■ **AIM OF THE EXERCISE**: For the data below, report how many lines include the word "panelA", and write nothing else.

■ **SOURCE DATA**:
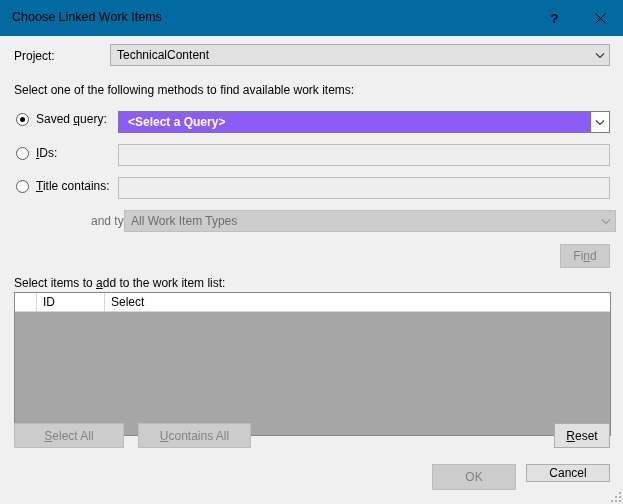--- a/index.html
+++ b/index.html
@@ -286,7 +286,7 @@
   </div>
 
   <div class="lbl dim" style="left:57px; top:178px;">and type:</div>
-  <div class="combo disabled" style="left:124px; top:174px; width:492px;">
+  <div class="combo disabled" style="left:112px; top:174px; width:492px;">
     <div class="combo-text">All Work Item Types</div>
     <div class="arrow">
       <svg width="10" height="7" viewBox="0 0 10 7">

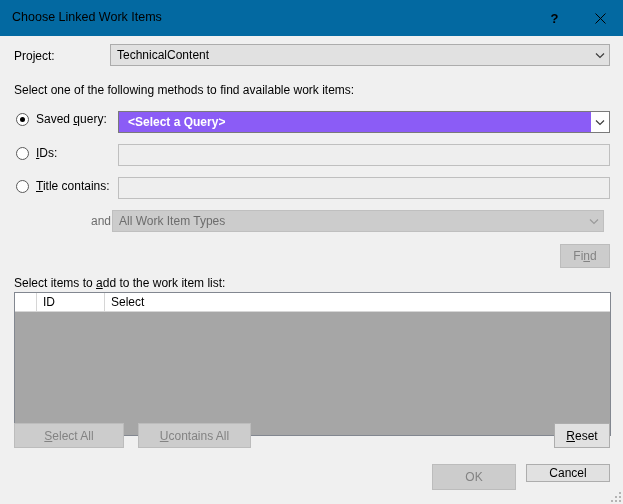--- a/index.html
+++ b/index.html
@@ -305,7 +305,7 @@
     <div class="list-header">
       <div class="hcell c0"></div>
       <div class="hcell c1">ID</div>
-      <div class="hcell c2">Select</div>
+      <div class="hcell c2">Query</div>
     </div>
     <div class="list-body"></div>
   </div>

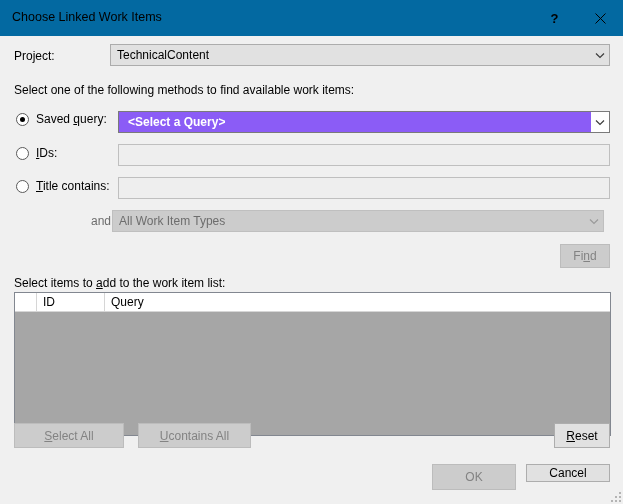--- a/index.html
+++ b/index.html
@@ -310,7 +310,7 @@
     <div class="list-body"></div>
   </div>
 
-  <div class="btn disabled" style="left:14px; top:387px; width:110px; height:25px;">
+  <div class="btn disabled" style="left:14px; top:387px; width:110px; height:25px;align-items:flex-end;">
     <span><span></span><u>S</u><span>elect All</span></span>
   </div>
   <div class="btn disabled" style="left:138px; top:387px; width:113px; height:25px;">

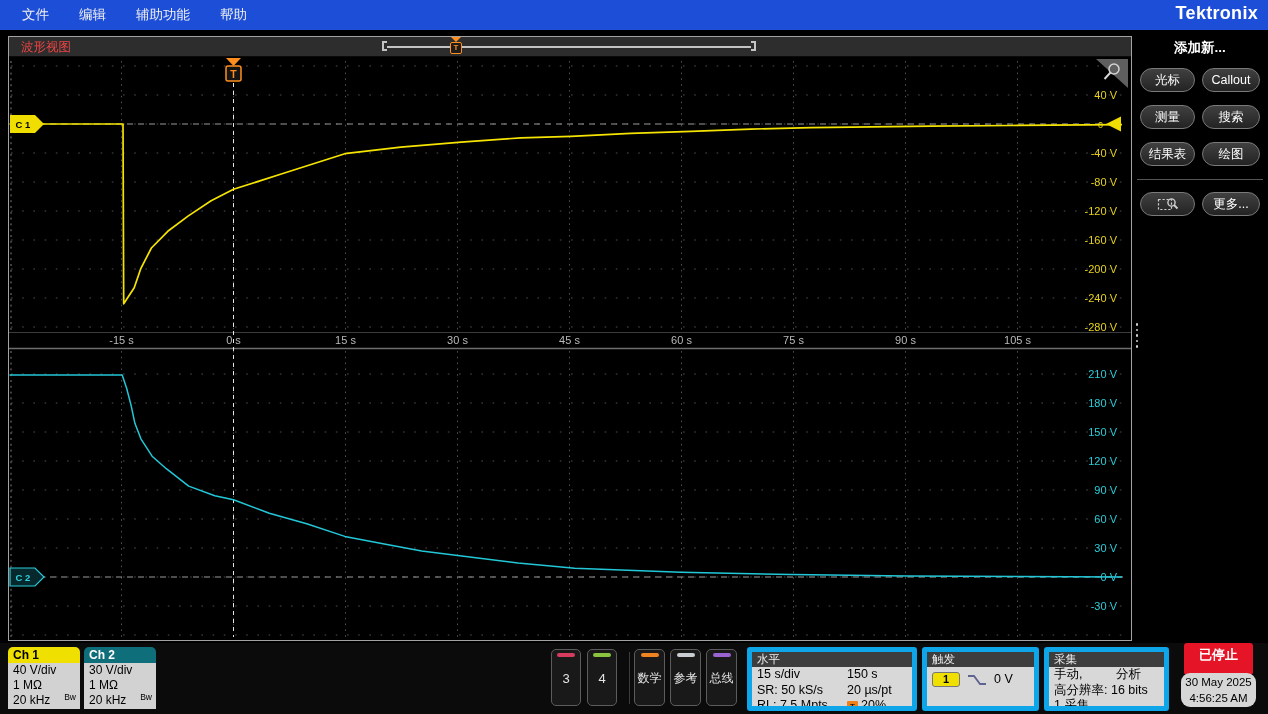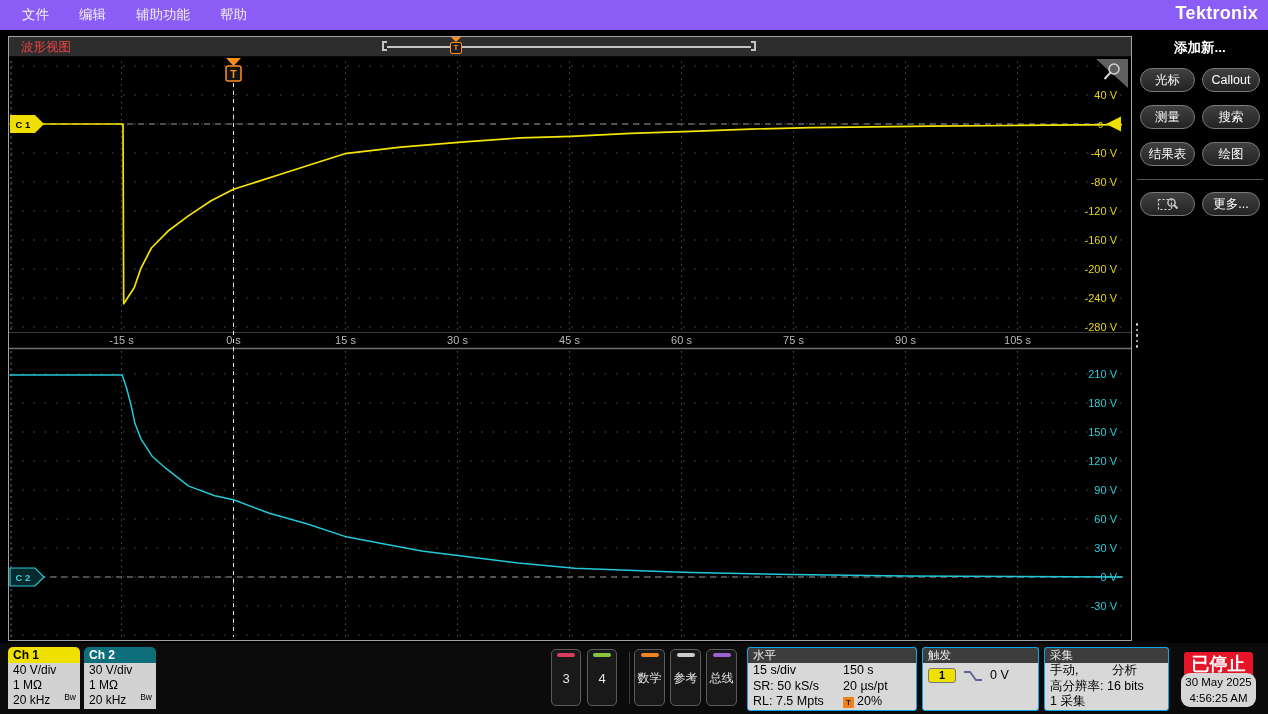--- a/index.html
+++ b/index.html
@@ -7,7 +7,7 @@
        font-family:"Liberation Sans","DejaVu Sans",sans-serif;color:#fff}
 
   
-  .menubar{position:absolute;left:0;top:0;width:1268px;height:30px;background:#8b5cf6;
+  .menubar{position:absolute;left:0;top:0;width:1268px;height:30px;background:#1d4ed8;
            display:flex;align-items:center;gap:30px;padding-left:22px;box-sizing:border-box}
   .menu-item{font-size:13.5px;color:#f0f0f0;cursor:default}
   .logo{position:absolute;right:10px;top:3px;font-size:18px;font-weight:800;letter-spacing:.3px;color:#fff}

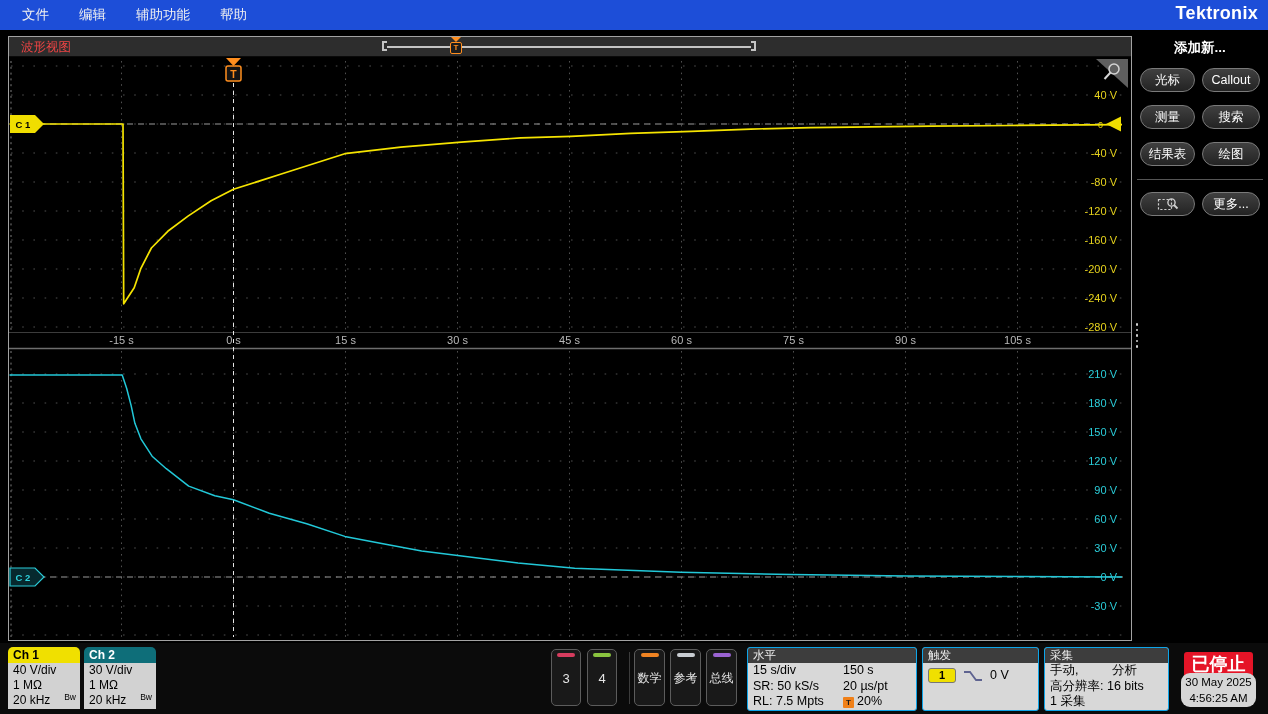--- a/index.html
+++ b/index.html
@@ -81,7 +81,7 @@
   #btnMath .fn-label,#btnRef .fn-label,#btnBus .fn-label{font-size:12px}
   .vdiv{position:absolute;left:629px;top:9px;height:52px;width:1px;background:#3c3c3c}
 
-  .panel{position:absolute;top:4px;height:64px;border:1px solid #0ea5e9;border-radius:3px;overflow:hidden;
+  .panel{position:absolute;top:4px;height:64px;border:5px solid #0ea5e9;border-radius:3px;overflow:hidden;
          box-sizing:border-box;background:#d8d8d8}
   .panel-head{height:15px;background:#3d3d3d;color:#ececec;font-size:11.5px;line-height:15px;padding-left:5px}
   .panel-body{color:#000;font-size:12.5px;line-height:15.5px;padding:0 4px 0 5px}

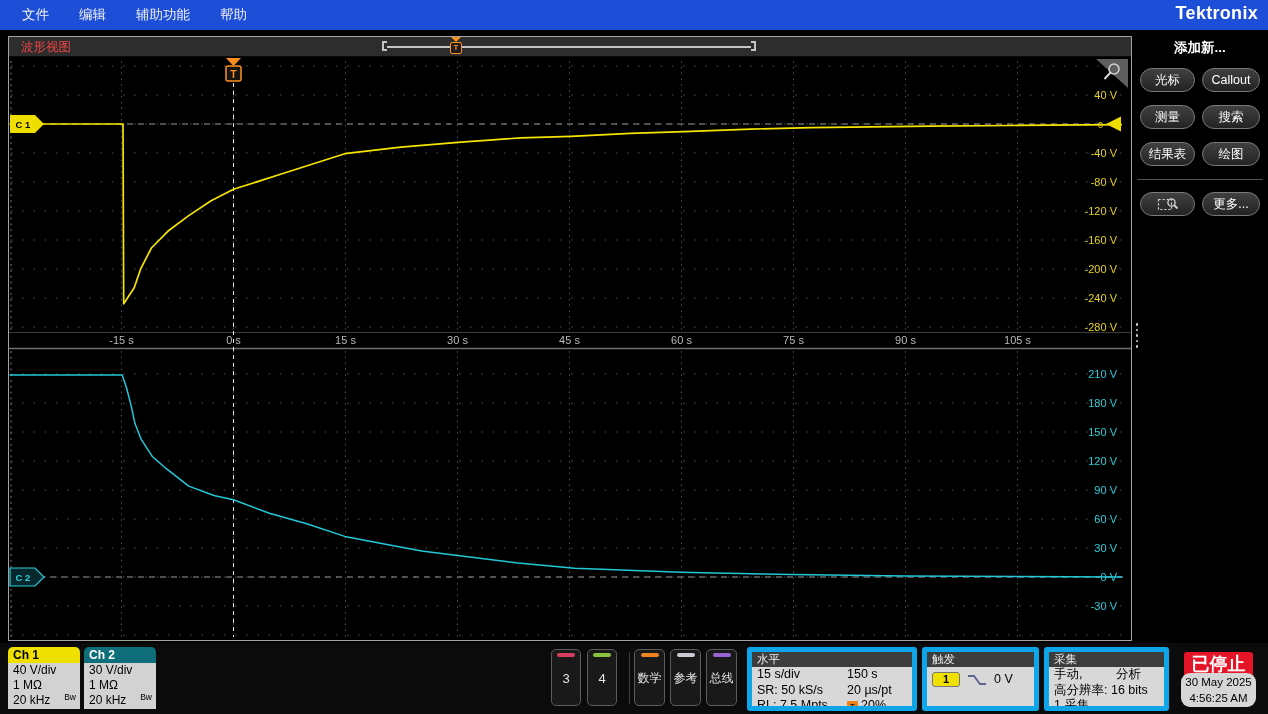--- a/index.html
+++ b/index.html
@@ -96,8 +96,8 @@
   #panelA{left:1044px;width:125px}
   #panelA .acq-row1{display:grid;grid-template-columns:62px auto}
 
-  .stopped{position:absolute;left:1184px;top:9px;width:69px;height:32px;background:#e51427;border-radius:3px;
-           color:#fff;font-size:18px;font-weight:700;text-align:center;line-height:24px;cursor:pointer}
+  .stopped{position:absolute;left:1184px;top:0;width:69px;height:32px;background:#e51427;border-radius:3px;
+           color:#fff;font-size:13px;font-weight:700;text-align:center;line-height:24px;cursor:pointer}
   .datetime{position:absolute;left:1181px;top:30px;width:75px;height:34px;background:#d6d6d6;border-radius:9px;
             color:#000;font-size:11.5px;text-align:center;line-height:16px;padding-top:1px;box-sizing:border-box}
 </style>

■ **OUTPUT OF THE EXERCISE**: 2